Heat treating begins the first time you heat the bar up to start forging. If you get it too hot, you can cause some damage through grain growth and decarburization. Grain growth is easily fixed, through thermal cycling. Decarburization (decarb for short) is when you burn carbon out of the steel. This is not fixable, and you have to leave extra material on to account for this.
After forging, I thermal cycle the steel at least 3 times, straightening the blade between each cycle. Thermal cycling is when you heat the blade up past nonmagnetic, then let it air cool till it regains its magnetism. How long you have to wait for this to happen is different for every steel. For simple steels like 1080, it can be less than a minute. For steels like O1 or L6, it could be more than 10 minutes! I use a lower temperature each cycle. This refines and homogenizes the grain, and helps relieve stresses in the steel.

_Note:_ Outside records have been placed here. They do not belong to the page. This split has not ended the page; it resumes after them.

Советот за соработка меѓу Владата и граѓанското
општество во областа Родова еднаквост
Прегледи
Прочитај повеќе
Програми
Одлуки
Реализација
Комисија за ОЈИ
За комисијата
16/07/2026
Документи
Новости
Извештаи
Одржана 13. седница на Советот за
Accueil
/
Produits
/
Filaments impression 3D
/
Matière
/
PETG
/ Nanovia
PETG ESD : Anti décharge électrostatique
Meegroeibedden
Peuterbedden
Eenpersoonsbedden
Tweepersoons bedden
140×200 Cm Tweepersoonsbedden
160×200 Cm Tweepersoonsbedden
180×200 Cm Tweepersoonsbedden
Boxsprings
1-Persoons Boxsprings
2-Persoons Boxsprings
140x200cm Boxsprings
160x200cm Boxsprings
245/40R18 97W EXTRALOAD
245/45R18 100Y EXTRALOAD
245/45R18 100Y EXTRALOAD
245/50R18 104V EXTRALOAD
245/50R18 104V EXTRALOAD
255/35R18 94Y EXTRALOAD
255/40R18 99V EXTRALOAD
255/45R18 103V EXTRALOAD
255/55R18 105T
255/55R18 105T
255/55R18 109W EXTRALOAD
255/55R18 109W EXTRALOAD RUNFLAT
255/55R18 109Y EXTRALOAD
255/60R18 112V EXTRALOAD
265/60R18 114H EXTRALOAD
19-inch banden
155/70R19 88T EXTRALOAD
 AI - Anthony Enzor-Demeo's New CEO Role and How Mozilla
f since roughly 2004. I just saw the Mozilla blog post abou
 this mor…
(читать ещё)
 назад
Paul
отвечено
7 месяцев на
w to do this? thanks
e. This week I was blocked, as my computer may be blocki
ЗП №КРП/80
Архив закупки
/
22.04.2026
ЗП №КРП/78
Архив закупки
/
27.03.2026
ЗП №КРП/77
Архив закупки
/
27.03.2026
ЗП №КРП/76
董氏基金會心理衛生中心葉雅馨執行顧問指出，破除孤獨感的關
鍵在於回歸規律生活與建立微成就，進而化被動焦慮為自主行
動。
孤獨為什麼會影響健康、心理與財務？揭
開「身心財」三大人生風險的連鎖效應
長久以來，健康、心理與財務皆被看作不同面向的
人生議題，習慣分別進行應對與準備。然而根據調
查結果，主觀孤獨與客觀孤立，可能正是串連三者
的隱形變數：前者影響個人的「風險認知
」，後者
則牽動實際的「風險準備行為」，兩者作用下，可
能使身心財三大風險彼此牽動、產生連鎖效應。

Next I normalize at least once, depending on the steel type. The main difference between normalizing and thermal cycling is that with normalizing the piece is cooled all the way to ambient temperature. This also refines the grain and relieves stresses caused by the forging process.
After normalizing, the next step is annealing. Annealing makes the steel softer and easier to grind and drill, and also relieves stress. There are different types of annealing, the one I use is called sphereoidal anneal. Sphereoidizing is when the steel is heated to a point below the critical temp, held for a while, and allowed to cool slowly. This results in structure that is easier to grind and machine than what you would get from a lamellar anneal, which is pearlite. Pearlite is formed when the steel is heated above the critical and allowed to cool slowly.
Next step is grinding, which I'll describe elsewhere.
After grinding, the next thing is hardening. This is the most critical step in the whole process. This is what makes or breaks the knife. To harden steel, it's heated to a point called the austenitizing temp, held for an appropriate amount of time (called the "soak") and then quenched in the correct medium. When steel is austenitized, the carbon (and other alloys) are dissolved into the iron matrix. However, austenite is not a stable structure. Quenching converts the unstable austenite into something called martensite. Martensite is not very stable either, until it's tempered. In fact some steels will crack into a bunch of pieces without even getting touched.
After hardening, the knife must be tempered. Tempering is when the steel is heated in an oven to a much lower temperature than when itís hardened. Tempering does several things. It relieves stress. It makes the steel less brittle. The tempering will also cause some of the extra carbon to precipitate out in the form of very fine carbides.
Before tempering, if itís a partial tang knife, I use the torch to soften the area where the pin that holds the handle on will go, so it will drill easily. This area is about 45 RC after this step.
After tempering two or three times, then itís time to re-grind, then finish.